Cohort-Scale Neural Atlases of Ultrasound Video
This work addresses the bottleneck of per-frame video annotation in ultrasound imaging by providing a practical, interpretable representation that reduces expert annotation burden across multiple clinical domains.
The paper introduces a cohort-scale neural atlas for ultrasound video that learns a single canonical chart from thousands of frames across multiple datasets, enabling accurate annotation transfer with single- or few-shot learning. The method trains in minutes on a single GPU and achieves accuracy competitive with strong baselines on cardiac and musculoskeletal datasets.

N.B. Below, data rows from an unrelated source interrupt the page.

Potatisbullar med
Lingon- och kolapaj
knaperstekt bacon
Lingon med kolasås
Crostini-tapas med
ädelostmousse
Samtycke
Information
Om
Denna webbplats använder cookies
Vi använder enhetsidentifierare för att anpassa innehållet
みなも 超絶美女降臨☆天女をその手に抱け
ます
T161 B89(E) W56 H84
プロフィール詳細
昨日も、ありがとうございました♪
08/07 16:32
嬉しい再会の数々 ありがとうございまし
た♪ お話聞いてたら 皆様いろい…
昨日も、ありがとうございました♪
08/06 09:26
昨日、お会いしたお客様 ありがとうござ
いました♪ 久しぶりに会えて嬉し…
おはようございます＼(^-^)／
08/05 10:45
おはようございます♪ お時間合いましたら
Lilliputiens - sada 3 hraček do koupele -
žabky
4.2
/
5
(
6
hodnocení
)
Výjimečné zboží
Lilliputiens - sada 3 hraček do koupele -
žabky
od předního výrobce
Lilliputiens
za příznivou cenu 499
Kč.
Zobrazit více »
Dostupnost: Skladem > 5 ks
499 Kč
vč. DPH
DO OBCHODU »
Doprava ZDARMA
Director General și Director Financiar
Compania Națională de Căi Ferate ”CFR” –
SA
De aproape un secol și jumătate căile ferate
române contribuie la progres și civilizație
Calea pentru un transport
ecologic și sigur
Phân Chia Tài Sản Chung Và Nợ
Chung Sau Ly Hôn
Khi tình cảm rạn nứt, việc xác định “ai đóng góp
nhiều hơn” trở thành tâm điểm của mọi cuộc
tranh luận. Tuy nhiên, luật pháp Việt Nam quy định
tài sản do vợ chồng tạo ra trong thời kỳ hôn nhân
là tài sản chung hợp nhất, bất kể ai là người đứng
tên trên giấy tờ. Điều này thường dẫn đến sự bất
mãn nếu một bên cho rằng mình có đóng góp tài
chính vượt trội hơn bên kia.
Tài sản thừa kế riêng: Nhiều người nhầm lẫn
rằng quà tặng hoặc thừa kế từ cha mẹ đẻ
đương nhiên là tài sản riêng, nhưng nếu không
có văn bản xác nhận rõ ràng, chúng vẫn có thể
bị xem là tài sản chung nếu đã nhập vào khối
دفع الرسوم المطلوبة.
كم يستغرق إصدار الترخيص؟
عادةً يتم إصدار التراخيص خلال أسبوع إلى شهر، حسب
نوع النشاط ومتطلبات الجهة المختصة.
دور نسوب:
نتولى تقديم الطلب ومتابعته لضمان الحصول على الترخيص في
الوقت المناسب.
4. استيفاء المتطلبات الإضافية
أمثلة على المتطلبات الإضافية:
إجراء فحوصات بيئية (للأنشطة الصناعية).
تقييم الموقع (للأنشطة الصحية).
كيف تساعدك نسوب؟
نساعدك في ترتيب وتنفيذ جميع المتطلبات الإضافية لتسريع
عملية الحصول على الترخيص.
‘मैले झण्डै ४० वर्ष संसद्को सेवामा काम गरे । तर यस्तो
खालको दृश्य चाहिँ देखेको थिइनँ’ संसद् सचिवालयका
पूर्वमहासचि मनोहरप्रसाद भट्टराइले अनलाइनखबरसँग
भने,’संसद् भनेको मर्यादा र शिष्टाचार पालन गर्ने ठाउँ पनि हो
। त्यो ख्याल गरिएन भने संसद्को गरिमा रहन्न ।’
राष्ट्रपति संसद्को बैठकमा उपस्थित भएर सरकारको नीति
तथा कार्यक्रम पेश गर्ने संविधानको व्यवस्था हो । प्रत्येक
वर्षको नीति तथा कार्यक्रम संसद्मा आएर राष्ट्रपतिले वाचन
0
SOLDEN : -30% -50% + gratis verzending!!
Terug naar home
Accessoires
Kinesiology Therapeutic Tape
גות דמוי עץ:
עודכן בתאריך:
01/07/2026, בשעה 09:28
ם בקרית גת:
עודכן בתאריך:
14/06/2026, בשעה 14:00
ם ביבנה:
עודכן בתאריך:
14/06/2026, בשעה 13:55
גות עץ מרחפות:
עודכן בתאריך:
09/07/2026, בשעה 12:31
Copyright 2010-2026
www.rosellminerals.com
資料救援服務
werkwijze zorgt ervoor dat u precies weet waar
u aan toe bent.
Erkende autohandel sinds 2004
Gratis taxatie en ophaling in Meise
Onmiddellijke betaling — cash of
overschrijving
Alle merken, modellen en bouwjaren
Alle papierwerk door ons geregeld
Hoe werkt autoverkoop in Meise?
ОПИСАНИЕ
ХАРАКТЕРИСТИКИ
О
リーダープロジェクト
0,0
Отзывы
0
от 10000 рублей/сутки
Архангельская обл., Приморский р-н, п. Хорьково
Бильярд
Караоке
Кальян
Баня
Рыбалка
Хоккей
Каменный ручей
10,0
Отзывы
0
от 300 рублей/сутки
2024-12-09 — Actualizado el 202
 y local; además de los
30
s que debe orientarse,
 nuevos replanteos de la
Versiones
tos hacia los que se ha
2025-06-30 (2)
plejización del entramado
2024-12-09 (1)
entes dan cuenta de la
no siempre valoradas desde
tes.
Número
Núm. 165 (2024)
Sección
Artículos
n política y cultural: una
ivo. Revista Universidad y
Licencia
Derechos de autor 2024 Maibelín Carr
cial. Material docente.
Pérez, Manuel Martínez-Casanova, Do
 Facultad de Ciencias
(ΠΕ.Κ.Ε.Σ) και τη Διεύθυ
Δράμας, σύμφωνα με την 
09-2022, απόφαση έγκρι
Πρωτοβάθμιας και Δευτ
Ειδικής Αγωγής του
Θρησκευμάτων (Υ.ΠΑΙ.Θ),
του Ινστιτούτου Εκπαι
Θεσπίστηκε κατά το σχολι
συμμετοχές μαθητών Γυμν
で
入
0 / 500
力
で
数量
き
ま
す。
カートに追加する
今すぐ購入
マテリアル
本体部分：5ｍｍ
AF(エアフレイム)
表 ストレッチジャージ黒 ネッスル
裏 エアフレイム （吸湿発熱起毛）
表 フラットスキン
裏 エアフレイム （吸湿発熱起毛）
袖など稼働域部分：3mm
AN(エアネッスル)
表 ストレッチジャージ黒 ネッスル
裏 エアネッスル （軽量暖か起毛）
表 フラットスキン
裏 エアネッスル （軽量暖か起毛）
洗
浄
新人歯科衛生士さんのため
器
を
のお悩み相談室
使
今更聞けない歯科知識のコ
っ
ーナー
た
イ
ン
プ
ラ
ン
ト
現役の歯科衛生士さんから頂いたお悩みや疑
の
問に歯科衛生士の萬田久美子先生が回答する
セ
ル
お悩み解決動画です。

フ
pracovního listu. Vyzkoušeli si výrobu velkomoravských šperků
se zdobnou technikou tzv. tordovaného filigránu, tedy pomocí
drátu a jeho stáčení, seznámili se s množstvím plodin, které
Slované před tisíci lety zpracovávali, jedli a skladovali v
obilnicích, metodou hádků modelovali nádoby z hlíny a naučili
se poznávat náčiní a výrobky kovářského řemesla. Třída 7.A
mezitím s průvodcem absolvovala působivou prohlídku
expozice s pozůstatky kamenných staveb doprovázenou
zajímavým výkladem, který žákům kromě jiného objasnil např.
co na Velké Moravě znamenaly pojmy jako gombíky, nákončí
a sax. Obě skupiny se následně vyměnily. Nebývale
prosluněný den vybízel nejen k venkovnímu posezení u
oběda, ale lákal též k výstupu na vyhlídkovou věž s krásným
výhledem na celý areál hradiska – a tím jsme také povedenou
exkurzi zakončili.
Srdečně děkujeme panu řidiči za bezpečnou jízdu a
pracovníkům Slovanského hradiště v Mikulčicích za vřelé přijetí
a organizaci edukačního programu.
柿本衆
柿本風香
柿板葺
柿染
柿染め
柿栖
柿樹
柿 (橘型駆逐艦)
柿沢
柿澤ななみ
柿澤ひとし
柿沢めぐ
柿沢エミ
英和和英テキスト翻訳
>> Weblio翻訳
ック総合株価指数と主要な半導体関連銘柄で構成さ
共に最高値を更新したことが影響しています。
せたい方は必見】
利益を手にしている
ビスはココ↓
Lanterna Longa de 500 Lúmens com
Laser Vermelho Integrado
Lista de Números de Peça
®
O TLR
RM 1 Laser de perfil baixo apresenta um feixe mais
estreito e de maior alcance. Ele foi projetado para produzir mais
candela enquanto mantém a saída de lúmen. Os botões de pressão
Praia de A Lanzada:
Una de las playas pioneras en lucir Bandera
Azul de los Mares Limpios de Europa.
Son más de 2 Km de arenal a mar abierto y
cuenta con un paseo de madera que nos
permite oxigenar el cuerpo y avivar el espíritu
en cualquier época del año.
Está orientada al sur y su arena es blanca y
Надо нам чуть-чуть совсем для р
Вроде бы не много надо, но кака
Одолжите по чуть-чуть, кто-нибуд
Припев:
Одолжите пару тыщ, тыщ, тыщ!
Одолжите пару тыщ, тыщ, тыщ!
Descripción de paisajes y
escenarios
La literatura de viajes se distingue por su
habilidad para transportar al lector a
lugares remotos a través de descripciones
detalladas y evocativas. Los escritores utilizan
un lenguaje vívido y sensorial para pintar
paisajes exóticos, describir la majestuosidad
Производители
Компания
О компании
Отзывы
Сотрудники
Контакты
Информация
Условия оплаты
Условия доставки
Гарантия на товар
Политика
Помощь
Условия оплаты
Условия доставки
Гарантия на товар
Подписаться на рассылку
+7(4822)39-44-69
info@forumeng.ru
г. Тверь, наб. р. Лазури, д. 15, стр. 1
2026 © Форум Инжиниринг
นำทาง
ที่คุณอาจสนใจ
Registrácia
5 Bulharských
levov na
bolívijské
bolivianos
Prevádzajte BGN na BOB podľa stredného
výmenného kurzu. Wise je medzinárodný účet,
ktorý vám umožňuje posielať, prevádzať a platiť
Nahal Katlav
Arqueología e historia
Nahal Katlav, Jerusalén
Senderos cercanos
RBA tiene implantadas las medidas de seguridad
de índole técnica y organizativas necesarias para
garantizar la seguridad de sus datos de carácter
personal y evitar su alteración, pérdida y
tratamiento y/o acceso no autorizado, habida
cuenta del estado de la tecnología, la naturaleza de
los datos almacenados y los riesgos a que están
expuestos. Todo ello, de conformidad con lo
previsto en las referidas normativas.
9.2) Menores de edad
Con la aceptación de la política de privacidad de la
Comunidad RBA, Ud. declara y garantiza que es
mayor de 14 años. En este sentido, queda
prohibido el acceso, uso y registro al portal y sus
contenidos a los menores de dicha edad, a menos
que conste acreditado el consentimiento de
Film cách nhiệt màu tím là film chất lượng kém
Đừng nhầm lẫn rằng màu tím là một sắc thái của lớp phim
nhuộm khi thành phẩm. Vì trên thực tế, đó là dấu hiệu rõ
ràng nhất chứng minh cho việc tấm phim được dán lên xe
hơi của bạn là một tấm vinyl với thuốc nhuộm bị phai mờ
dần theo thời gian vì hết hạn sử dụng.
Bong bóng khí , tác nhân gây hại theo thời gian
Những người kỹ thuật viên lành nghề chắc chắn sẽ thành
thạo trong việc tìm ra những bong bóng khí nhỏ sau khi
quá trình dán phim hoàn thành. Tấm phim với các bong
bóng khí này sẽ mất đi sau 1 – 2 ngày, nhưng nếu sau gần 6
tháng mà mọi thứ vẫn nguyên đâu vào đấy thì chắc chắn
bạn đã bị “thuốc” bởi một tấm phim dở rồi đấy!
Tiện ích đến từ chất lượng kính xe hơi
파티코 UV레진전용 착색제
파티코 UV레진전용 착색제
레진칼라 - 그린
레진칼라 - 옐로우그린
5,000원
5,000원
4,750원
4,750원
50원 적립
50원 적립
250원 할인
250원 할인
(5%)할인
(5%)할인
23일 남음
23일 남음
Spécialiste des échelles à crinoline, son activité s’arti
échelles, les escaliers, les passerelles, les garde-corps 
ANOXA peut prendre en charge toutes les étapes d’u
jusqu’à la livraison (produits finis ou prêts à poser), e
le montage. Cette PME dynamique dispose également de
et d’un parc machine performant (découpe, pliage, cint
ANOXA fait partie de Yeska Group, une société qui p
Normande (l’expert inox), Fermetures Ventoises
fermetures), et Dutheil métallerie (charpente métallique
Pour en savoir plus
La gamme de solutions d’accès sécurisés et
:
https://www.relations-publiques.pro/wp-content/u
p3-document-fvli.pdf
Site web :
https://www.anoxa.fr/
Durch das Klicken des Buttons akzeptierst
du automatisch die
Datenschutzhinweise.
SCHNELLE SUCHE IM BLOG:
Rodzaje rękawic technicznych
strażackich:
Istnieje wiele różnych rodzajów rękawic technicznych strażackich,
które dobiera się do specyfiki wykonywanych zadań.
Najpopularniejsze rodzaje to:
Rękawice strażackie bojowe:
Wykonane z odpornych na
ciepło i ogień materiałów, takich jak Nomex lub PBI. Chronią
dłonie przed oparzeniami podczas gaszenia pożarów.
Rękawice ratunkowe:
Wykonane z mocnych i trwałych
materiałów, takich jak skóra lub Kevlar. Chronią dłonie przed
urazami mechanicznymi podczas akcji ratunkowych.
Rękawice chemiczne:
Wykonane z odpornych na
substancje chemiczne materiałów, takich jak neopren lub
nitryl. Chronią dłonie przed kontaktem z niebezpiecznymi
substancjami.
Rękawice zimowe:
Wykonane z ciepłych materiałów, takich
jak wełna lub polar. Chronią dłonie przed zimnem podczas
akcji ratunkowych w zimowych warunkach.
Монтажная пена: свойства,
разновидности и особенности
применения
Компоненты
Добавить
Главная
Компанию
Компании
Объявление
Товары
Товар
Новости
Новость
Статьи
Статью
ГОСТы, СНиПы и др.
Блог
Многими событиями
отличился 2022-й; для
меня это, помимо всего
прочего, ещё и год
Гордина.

Ultrasound is the most widely used real-time imaging modality in clinical practice, yet per-frame video annotation remains a major bottleneck: expert labels are scarce and costly, and image appearance varies with speckle, shadowing, attenuation, and operator-dependent probe pose. This is especially limiting because clinically relevant information is often dynamic, from left-ventricular motion in echocardiography to muscle and bone kinematics in musculoskeletal imaging. Population atlases can amortize annotation cost by registering observations to a shared canonical coordinate system, but existing neural atlas methods mainly target single videos, small test-time image sets, or object-centric image collections. We introduce a cohort-scale neural atlas for ultrasound video: a single canonical chart with per-video Generative Latent Optimization embeddings, trained jointly over thousands of frames in DINOv3 feature space. Across five cardiac and musculoskeletal datasets with point landmarks and segmentation masks, our method learns coherent canonical templates and enables accurate atlas-space annotation transfer. On EchoNet-Dynamic and MSK-Bone, it supports single- and few-shot transfer with accuracy competitive with strong dense-correspondence baselines, while training in minutes on a single consumer GPU. The learned embeddings are interpretable: linear projections reveal structured cohort variation, image-decoder interpolation produces anatomically plausible intermediate frames, and test-time latent inversion reconstructs held-out frames through the atlas. These results suggest that cohort-scale neural atlases offer a practical, interpretable representation for reducing expert annotation burden in ultrasound video analysis.